Camilla Nylund (Elisabeth)
© Klaus Lefebvre


Et comme pour surenchérir tragiquement le propos de Jasmin Solfaghari, l’inégalité dramatique entre Venus et Elisabeth s’étend jusqu’au plan vocal : Camilla Nylund, voix ductile et implication sensible, présence rayonnante et registres homogènes, réussit une très belle Elisabeth tandis que Dalia Schaechter, vedette maison, est mise à mal par la tessiture de Venus. Ici, le bât blesse là où Nylund était convaincante : les registres sont inégaux, et donc les sauts d’octaves, douloureux. Reinhard Dorn est un noble Landgrave, au grave quelque peu élimé, et Miljenko Turk est un émouvant Wolfram, dont la Romance, tendre et lunaire emporte l’adhésion, comme par ailleurs l’ensemble des rôles secondaires. Dans le rôle-titre, enfin, triomphe Torsten Kerl. La voix est puissante, et le timbre, reconnaissable entre mille, incroyablement charnu. Seule l’émission, parfois quelque peu engorgée, pourrait laisser perplexe, si elle n’était pas rattrapée par une excellente technique. De ce bel instrument sortent des mots puissamment phrasés, qui résonnent dans l’espace avec une éloquence formidable, aussi rare qu’essentielle dans ce répertoire. Les « hymnes à Venus » du I s’élèvent déjà au plus haut niveau, et jamais le long « Récit de Rome », au III, n’aura passé si vite. Comme un bonheur n’arrive jamais seul, le chanteur et le diseur sont alliés à un acteur en grande forme, parfaitement possédé par la quête de beauté et d’absolu de ce personnage entier et passionné. Anthologique !

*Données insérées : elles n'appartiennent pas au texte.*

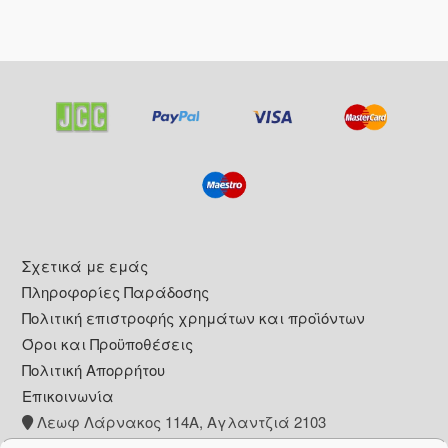
Footer
Σχετικά με εμάς
Πληροφορίες Παράδοσης
Πολιτική επιστροφής χρημάτων και προϊόντων
Όροι και Προϋποθέσεις
Πολιτική Απορρήτου
Επικοινωνία
Λεωφ Λάρνακος 114Α, Αγλαντζιά 2103
+357 22 260153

Dans la fosse, Markus Stenz dirige la version de Dresde avec une belle lisibilité. On aurait seulement pu attendre davantage de poésie, ou de force, enfin un parti-pris. Cette clarté, empreinte de prudence, laisse au moins au spectateur le loisir d’entendre (presque) toujours les chanteurs, et d’apprécier les splendeurs de l’Orchestre du Gürzenich de Cologne, à l’aise dans ce répertoire comme un poisson dans l’eau ! Les chœurs ne sont pas en reste, qui réalisent d’excellentes prestations à chacune de leur apparition.